The species breed extremely quickly with females producing as many as two million eggs per year once they reach maturity.

And because lionfish are not native to the Atlantic, local fish do not recognise the species as a predator, allowing lionfish to gorge themselves - and disrupt the symbiotic balance around our coral reefs.

Mr Gleason said work was ongoing to create a lionfish-specific trap but local lobster fishermen have already had some success catching the species.

“This year they reported during the first half of the season catching over a thousand, and that’s just what’s reported,” Mr Gleason said. “There were likely a lot more caught by other fishermen who didn’t report them.

“We want to design lionfish specific traps. We don’t want to catch lobsters, we don’t want to try to catch any other kind of fish. The big problem with trapping is the bycatch. A lot of people have done trapping experiments in Jamaica, South Florida and the Caribbean, and they are just at a loss because the bycatch is so high it just isn’t working.

“We have got two or three designs that we want to try out and we are working towards doing that now but that trapping programme really requires a lot of help.”

He said the programme was partially funded by the Darwin Plus grant and the Department of Environmental Protection, but they still require additional funds and personnel to run the initiatives.

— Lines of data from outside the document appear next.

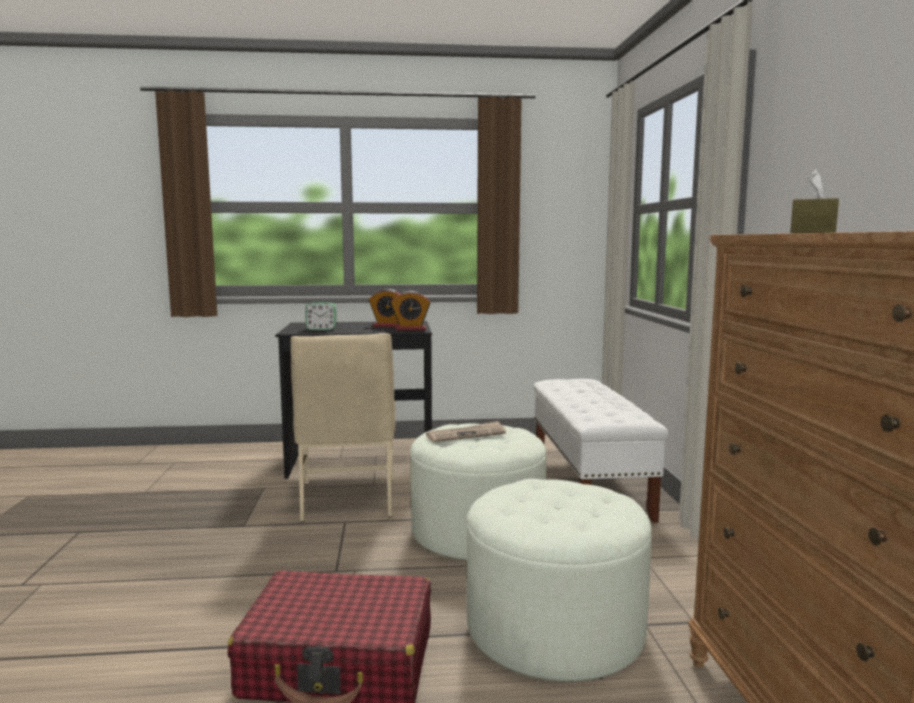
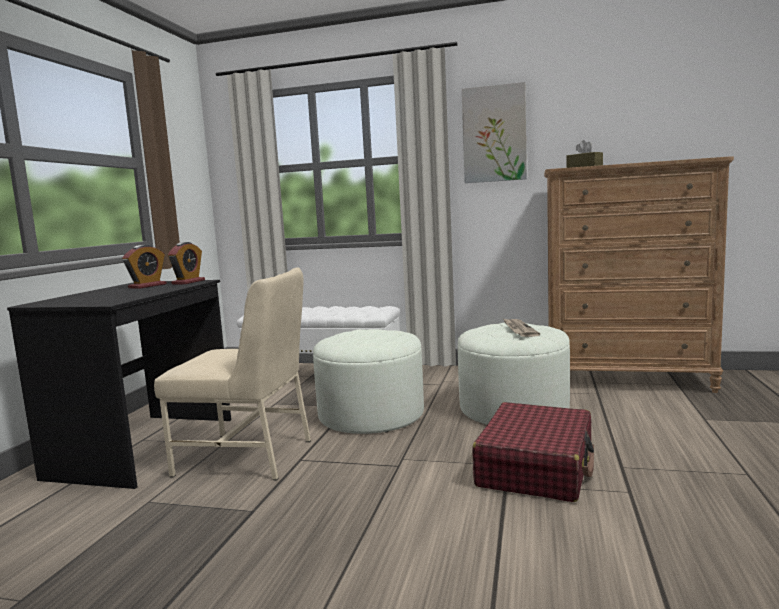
camera: 70 degrees left, 0 degrees up
alarm clock [305,302,336,330] -> none
newspaper [426,421,506,442] -> newspaper moved to [504,319,540,337]
none -> picture [462,82,527,183]

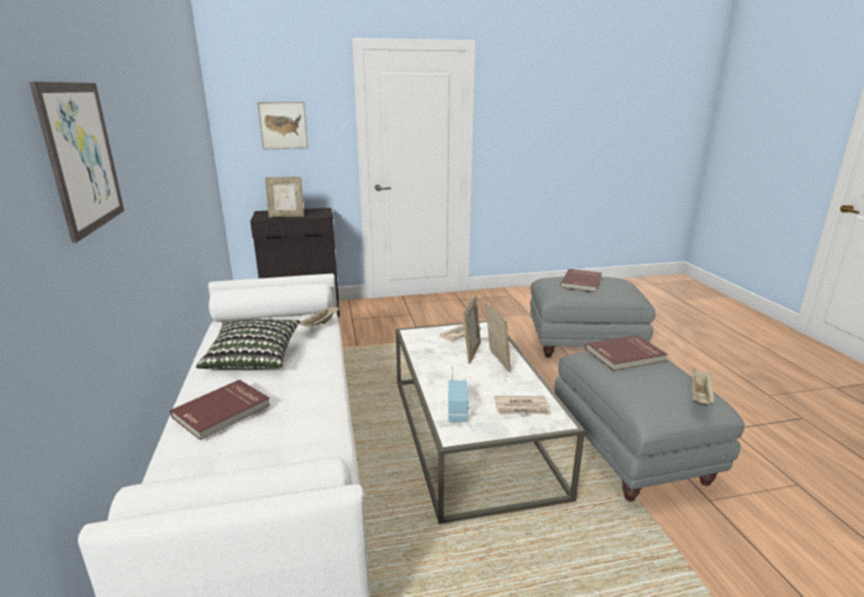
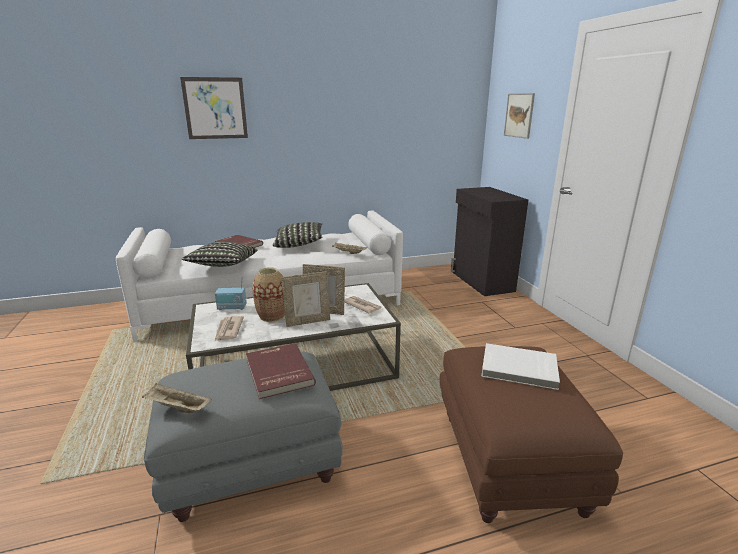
camera: 85 degrees right, 0 degrees up
picture frame [265,177,304,217] -> none
grey ottoman [530,276,655,358] -> brown ottoman [439,346,623,523]
red book [560,269,602,292] -> white book [481,343,560,390]
none -> pillow [182,242,257,267]
none -> vase [252,267,285,322]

“The lobster fishermen who are helping out with this trapping experiment are volunteers,” he said. “We need to find a way to help these volunteer fisherman pay for the fuel they use and make up for the income that they lose. We also need observers on each and every one of those boats to record data about where the trap was dropped, when it was dropped, what was caught, help retrieve the cameras.”

He said that so far 300 people have earned permits to spear lionfish within one mile of the Island, but many do not have their own boats.

“We need people to come together and create programmes to connect divers with boats,” he said.